→ EXERCISE TEXT
::::::


    Add to this the political strife already surrounding the games. Human rights activists have already pressured corporate sponsors, such as Intel, Airbnb, and Coca-Cola, to withdraw their support from what some are calling the “Genocide Olympics,” though no companies pulled out yet. Washington has led a diplomatic boycott, citing “crimes against humanity in Xinjiang, and other human rights abuses.” Moreover, the US and several other countries — Australia, Canada, the UK and Japan — have decided not to send any government representatives to the games.

    Needless to say, China’s foreign ministry has warned of a “robust response” to any boycotts, including taking unspecified “countermeasures,” which could come in various forms, including leveraging China’s massive consumer market to punish any countries or companies it disapproves of — adding more economic uncertainty in an already troubled time.

::::::

→ PROVIDED MATERIAL

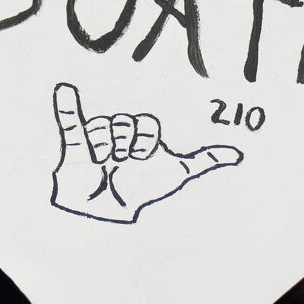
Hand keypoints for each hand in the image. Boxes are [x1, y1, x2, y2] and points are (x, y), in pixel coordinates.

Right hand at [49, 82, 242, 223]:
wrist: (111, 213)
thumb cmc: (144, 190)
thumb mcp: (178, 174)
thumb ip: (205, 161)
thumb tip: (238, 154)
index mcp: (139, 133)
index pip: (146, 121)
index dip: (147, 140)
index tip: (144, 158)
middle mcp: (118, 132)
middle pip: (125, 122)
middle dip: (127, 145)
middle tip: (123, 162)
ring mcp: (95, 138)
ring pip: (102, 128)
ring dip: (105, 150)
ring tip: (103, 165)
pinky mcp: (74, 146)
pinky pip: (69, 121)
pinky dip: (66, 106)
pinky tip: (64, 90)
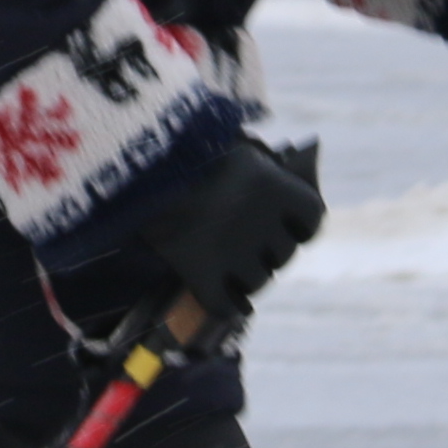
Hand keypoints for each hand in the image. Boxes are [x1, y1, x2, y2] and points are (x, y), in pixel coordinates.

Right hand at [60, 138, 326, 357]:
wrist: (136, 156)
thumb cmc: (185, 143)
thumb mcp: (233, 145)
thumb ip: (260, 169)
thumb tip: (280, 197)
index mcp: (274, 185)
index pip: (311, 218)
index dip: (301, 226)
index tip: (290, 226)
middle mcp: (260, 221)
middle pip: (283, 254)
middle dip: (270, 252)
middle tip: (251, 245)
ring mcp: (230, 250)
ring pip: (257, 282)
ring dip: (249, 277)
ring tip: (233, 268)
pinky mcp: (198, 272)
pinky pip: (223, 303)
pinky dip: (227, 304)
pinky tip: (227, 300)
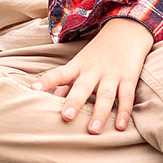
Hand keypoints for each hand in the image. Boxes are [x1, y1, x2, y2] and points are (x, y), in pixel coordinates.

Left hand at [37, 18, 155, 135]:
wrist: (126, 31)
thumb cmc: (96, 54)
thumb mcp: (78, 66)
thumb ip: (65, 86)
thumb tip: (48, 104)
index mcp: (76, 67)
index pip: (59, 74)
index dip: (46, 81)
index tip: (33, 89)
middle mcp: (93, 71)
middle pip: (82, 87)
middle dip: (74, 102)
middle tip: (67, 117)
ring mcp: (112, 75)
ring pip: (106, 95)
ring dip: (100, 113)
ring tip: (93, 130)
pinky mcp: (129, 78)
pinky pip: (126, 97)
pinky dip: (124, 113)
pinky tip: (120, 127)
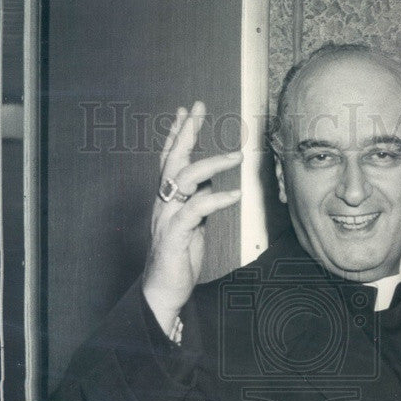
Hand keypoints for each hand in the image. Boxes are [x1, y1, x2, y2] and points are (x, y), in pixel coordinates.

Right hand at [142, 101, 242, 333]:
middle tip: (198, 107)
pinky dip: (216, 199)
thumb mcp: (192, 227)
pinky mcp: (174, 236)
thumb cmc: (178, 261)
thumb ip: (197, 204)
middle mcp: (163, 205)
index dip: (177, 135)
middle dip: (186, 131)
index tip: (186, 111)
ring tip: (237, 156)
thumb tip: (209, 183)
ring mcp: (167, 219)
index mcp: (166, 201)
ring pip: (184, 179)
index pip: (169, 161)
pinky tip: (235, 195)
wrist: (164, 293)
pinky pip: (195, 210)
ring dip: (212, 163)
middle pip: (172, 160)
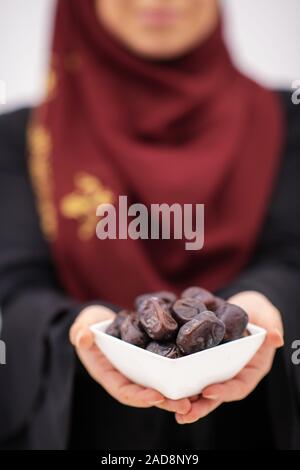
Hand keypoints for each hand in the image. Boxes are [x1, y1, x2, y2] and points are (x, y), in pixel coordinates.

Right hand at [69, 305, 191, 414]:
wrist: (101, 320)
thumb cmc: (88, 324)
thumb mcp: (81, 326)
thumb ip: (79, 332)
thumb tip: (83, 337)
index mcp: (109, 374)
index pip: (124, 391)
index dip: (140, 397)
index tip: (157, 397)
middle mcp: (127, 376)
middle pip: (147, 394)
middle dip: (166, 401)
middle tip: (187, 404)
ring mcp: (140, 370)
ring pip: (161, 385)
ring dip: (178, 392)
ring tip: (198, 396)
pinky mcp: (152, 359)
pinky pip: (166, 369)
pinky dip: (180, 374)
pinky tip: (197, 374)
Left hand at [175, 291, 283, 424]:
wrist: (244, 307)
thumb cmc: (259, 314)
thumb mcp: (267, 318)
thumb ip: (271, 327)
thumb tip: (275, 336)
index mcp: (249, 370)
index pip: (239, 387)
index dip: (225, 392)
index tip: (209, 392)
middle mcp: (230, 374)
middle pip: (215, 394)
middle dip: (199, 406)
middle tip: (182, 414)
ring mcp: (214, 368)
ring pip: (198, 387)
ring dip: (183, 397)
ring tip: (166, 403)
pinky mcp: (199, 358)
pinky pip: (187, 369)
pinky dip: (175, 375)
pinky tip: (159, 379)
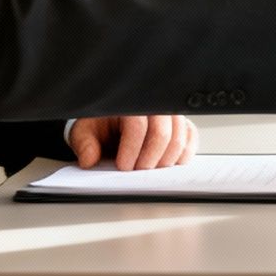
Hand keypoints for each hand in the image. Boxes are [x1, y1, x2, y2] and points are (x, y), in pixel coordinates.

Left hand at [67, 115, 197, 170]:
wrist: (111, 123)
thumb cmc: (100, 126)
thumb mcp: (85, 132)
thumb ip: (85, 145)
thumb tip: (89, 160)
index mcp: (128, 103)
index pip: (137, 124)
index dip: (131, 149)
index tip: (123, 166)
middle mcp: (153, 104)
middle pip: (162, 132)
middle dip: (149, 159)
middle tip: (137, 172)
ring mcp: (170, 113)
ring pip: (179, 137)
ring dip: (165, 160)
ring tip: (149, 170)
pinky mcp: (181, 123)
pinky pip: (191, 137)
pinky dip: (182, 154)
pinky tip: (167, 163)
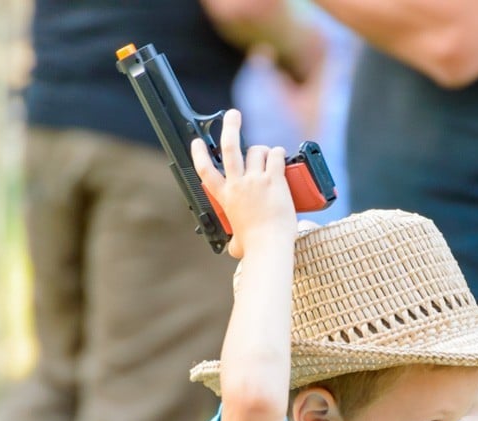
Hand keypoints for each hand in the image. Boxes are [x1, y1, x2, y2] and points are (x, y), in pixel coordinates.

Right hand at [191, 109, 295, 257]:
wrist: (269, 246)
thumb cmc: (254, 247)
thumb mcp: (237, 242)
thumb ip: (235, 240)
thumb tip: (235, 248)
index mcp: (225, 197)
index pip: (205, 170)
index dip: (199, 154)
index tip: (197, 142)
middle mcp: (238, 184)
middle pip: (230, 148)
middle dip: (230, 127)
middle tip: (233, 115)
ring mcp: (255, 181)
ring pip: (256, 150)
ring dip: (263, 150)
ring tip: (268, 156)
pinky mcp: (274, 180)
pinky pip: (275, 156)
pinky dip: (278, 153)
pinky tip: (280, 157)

::::::

→ TASKS FOR THIS EXERCISE
1 - In the text about the boycotts of the games, which countries besides the US decided not to send government representatives?
2 - Write the next part of the text about the boycotts of the games, starting after its final sentence.

→ ANSWERS FOR THE TASKS
1 - Australia, Canada, the UK and Japan.

2 -
    Then there are the athletes themselves. Per Axios China, the Chinese government has promised them free access to social media platforms and other websites in the Olympic Village in Beijing, but internet use may still be fraught with restrictions and risks. Still, there are some athletes that have strong personal opinions. Would one dare to use the media spotlight to make a political statement? It’s happened before. Although this is prohibited by the IOC, it has said it will not sanction American athletes for protests.

    The Bubble Bursts#

    China has relied on real estate as a key driver for economic growth for the last two decades. In fact, the property sector has been estimated to account for roughly 30 percent of China’s total economic output. Today, however, as one property development company after another either files for bankruptcy or can’t make its payments — led by Evergrande’s spectacular collapse — a seismic shift on how the Chinese economy functions is taking place.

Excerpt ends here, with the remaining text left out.